Now, we aim to maximise the function $f(x,y) = x^2 y$ subject to the constraint $g(x,y) = 0 $ where $$g(x,y) = x + y + \sqrt{2x^2 + 2xy + 3y^2} - k $$ for some constant $k \in \mathbb{R}$. The constraint in the above form can be simplified (as to remove the square roots) by simply squaring it. So now instead consider the function $$h(x,y) = x^2 + 2y^2 + 2k(x+y) - k^2.$$ Then the above problem is equivalent to maximising $f(x,y)$ with respect to the constraint $h(x,y) = 0$.

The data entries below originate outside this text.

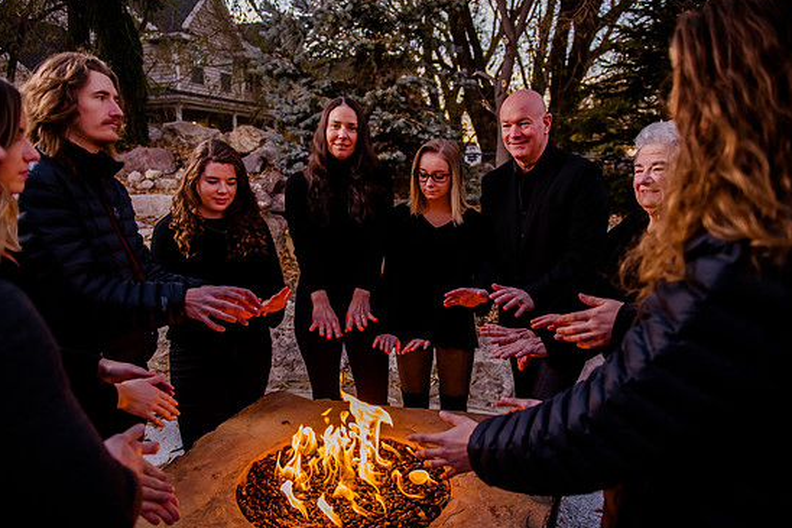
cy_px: 264
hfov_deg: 69.4
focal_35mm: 26
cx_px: 385
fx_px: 572
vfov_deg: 49.5
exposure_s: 1/250
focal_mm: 24
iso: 1600
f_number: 2.8
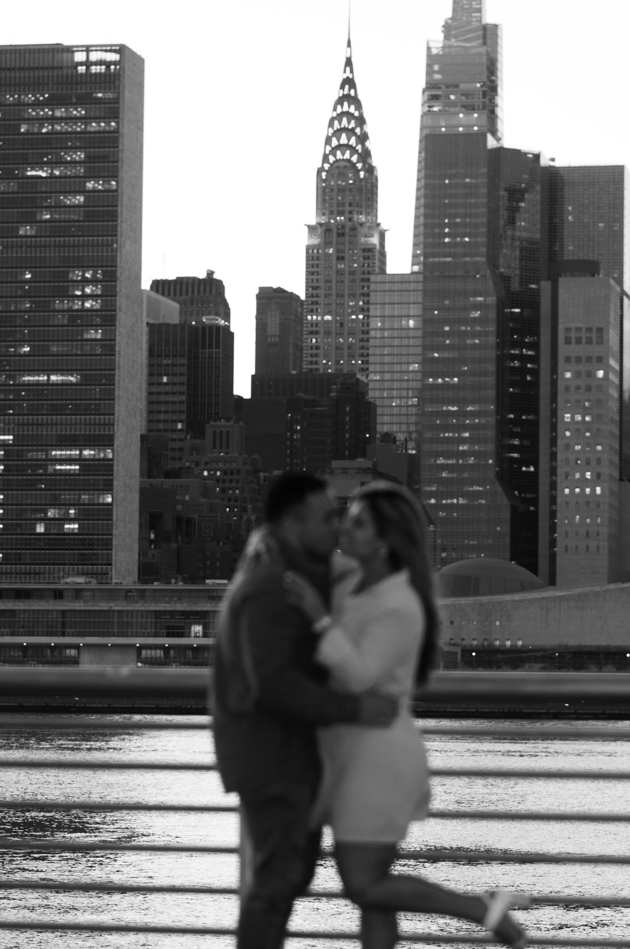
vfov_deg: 16.1
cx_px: 315
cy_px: 474
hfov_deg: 10.7
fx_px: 3355
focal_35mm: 128
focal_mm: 85
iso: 400
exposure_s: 1/125
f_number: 2.5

Setting $$L(x,y,\lambda) := f(x,y) + \lambda g(x,y),$$ and solving the system of equations $$\frac{\partial L}{\partial x}(x,y,\lambda) = 0, \quad \frac{\partial L}{\partial y}(x,y,\lambda) = 0, \quad \frac{\partial L}{\partial \lambda}(x,y,\lambda) = 0$$ will yield the required solution.

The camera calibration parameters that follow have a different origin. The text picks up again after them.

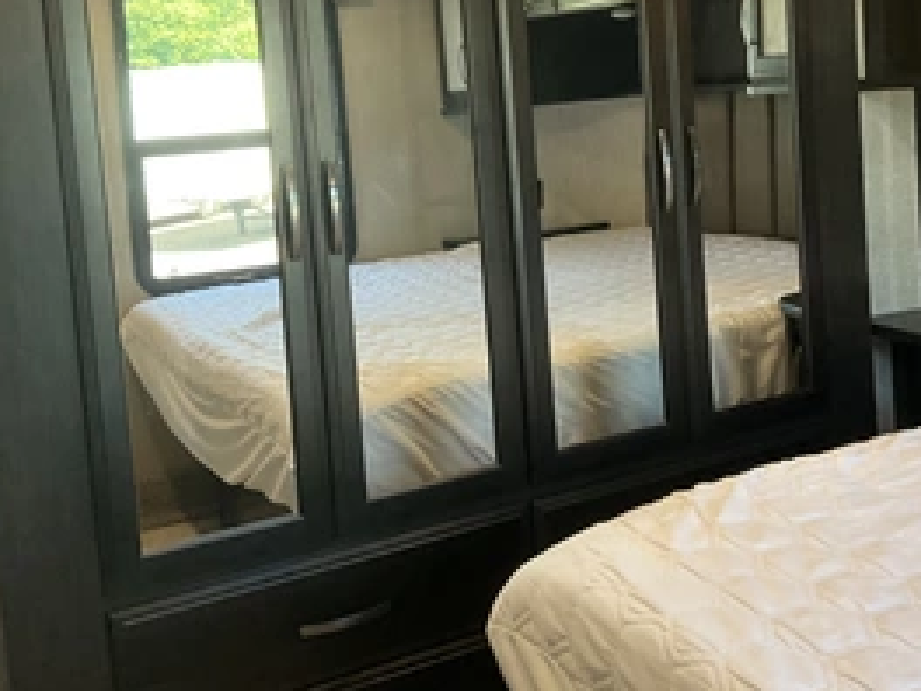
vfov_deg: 32.3
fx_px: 1171
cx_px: 572
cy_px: 185
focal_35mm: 44
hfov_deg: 42.6
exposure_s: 1/60
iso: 200
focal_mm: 3
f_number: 1.8
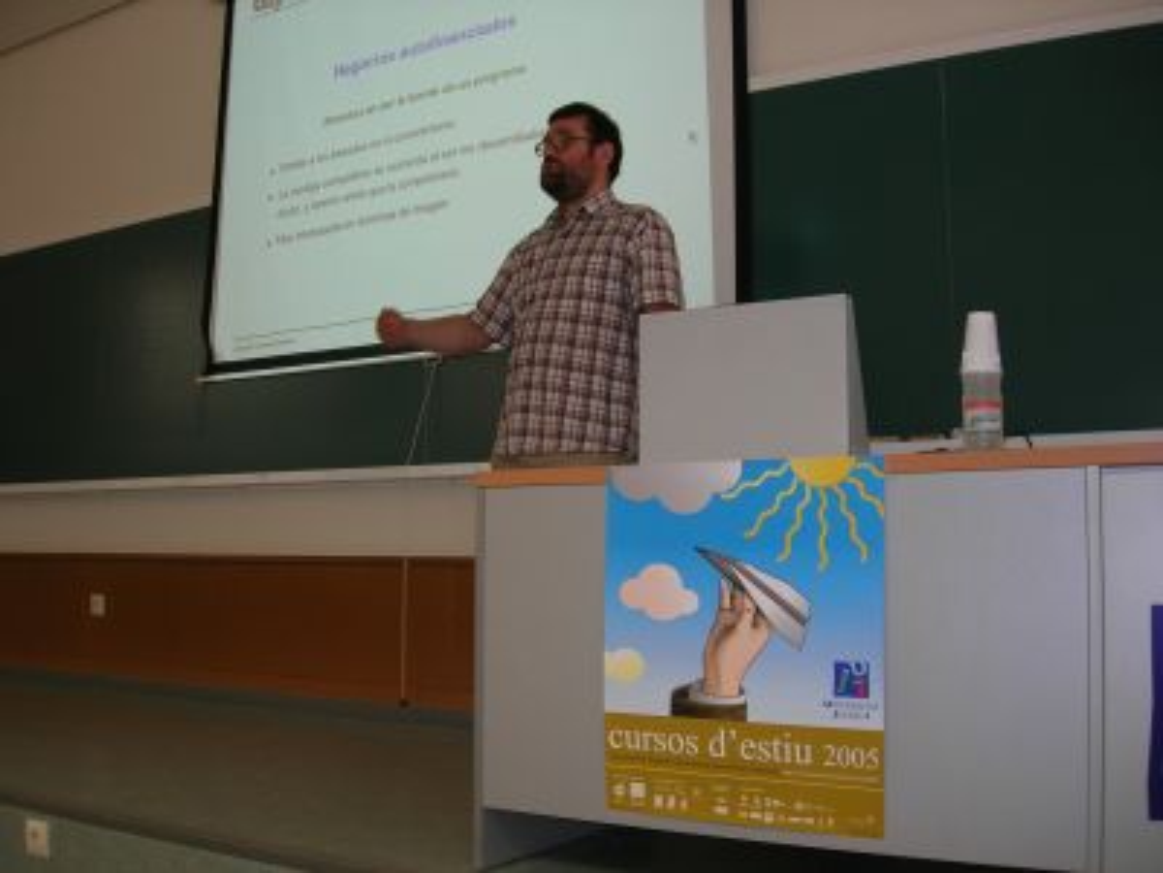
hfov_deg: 49.0
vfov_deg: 37.7
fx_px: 1277
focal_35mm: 38
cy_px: 436
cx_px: 582
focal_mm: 7.8
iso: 64
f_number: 2.8
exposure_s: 1/30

Can you take it from here?

Answer 2

Let $y=a x$ and from the constraint (assuming $x>0$ $$x=\frac{k}{\sqrt{3 a^2+2 a+2}+a+1}\qquad y=\frac{ak}{\sqrt{3 a^2+2 a+2}+a+1}$$ $$x^2y=\frac{a k^3}{\left(\sqrt{3 a^2+2 a+2}+a+1\right)^3}$$ Differentiate with respect to $a$ to get $$-\frac{(2 a-1) \left(3 a+2+\sqrt{a (3 a+2)+2}\right) k^3}{\sqrt{a (3 a+2)+2} \left(a+\sqrt{a (3 a+2)+2}+1\right)^4}=0$$

So, either $a=\frac 12$ which would give $$x^2 y=\frac{4 k^3}{\left(3+\sqrt{15}\right)^3}$$ or $a=-\frac{1}{6} \left(5+\sqrt{13}\right)$ which would give $$x^2y=\frac{1}{54} \left(35-13 \sqrt{13}\right) k^3$$

Answer 3

Hint:

For convenience, turn the original constraint to a quadratic form.

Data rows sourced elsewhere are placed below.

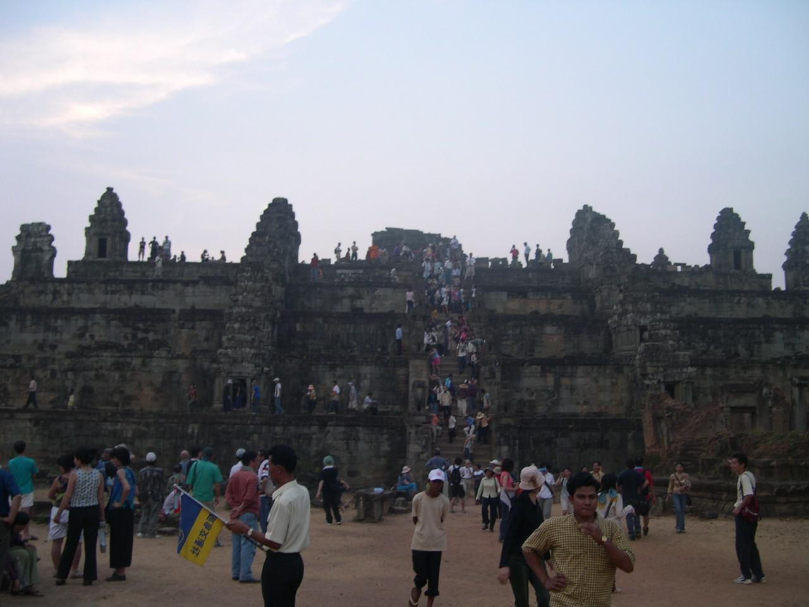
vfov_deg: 37.7
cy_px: 304
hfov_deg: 49.0
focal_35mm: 38
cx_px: 404
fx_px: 888
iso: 100
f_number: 2.8
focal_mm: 8
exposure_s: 1/102
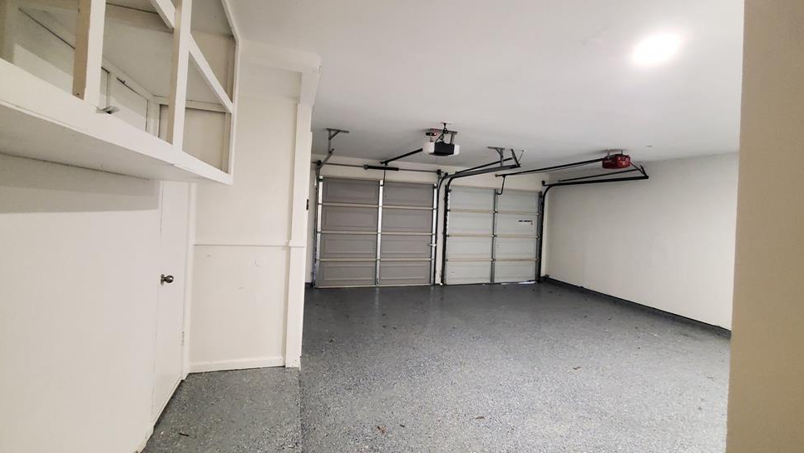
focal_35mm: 15
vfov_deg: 70.3
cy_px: 200
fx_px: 320
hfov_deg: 103.0
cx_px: 396
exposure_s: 1/30
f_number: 2.2
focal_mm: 1.8
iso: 1000
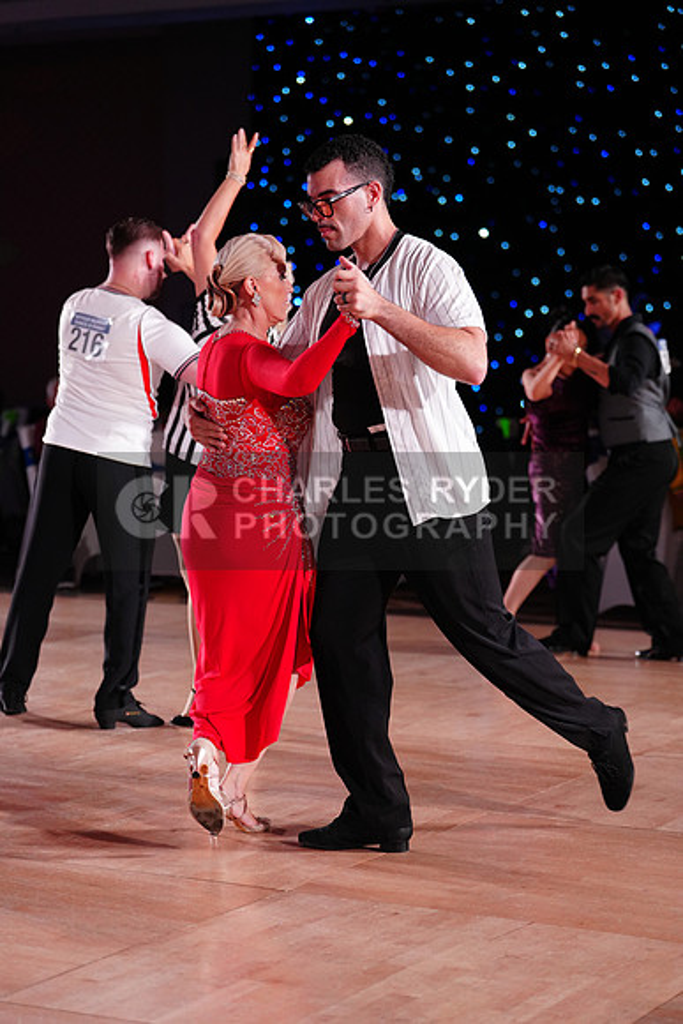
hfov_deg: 17.1
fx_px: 2275
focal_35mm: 80
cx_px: 342
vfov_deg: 25.4
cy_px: 512
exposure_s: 1/500
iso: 2000
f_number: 2.8
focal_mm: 80
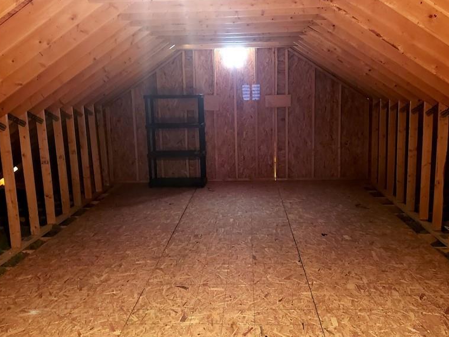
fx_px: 454
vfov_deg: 40.7
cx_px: 227
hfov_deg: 52.6
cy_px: 174
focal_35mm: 35
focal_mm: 4.3
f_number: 1.5
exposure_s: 1/10
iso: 400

$$2x^2+2xy+3y^2-(k-x-y)^2=0$$

or

$$x^2+2kx+2y^2+2ky-k^2=0.$$

Thus the equations deduced with Lagrangian multipliers are

$$\begin{cases}2xy=\lambda(2x+2k),\\x^2=\lambda(4y+2k).\end{cases}$$

By elimination,

$$2x^2+2kx-8y^2-4ky=0$$ and you need to intersect two conics.

Answer 4

$$g(x,y)=x+y+\sqrt { 2{ x }^{ 2 }+2xy+3{ y }^{ 2 } }= x+y + Q(x,y) = k \tag1$$

for the object function

$$f(x,y)=x^2y $$

By Lagrange multiplier method

$$\dfrac{g_x}{g_y}= \dfrac{f_x}{f_y} $$

$$\dfrac{2y}{x}=1+\dfrac{(4x+2y)}{2Q}=1+\dfrac{(2x+6y)}{2Q}$$ simplifying

$$Q(2y-x)= 2x^2-xy-6y^2$$

has a common factor $ (2y-x)$ to cancel

$$=(x-2y)(2x+3y)\rightarrow Q=(2x+3y)$$ Squaring $$ Q^2=4x^2+12 x y+9y^2=2x^2+10 xy+6y^2$$

simplifying to find roots of quadratic $$x^2+5 x y+3 y^2=0;\quad \dfrac{y}{x}=\dfrac{-5\pm \sqrt{13}}{6}; $$

which are a pair of straight lines.

If $(p,q)$ are these roots say $ y=px,\;y=qx\;$ Plug in the first of two roots into (1)

$$ k = x( 1+p+ \sqrt{2+2p+3p^2}) =C x\;$$ say, then the maximum value is

$$x^2y=x^3\cdot\dfrac{y}{x}=p k^3/C^3=\dfrac{pk^3}{( 1+p+ \sqrt{2+2p+3p^2})^3}$$

where

$$p=\dfrac{\sqrt{13}-5}{6}$$

The minimum value can be found by $y=qx$ in a similar fashion.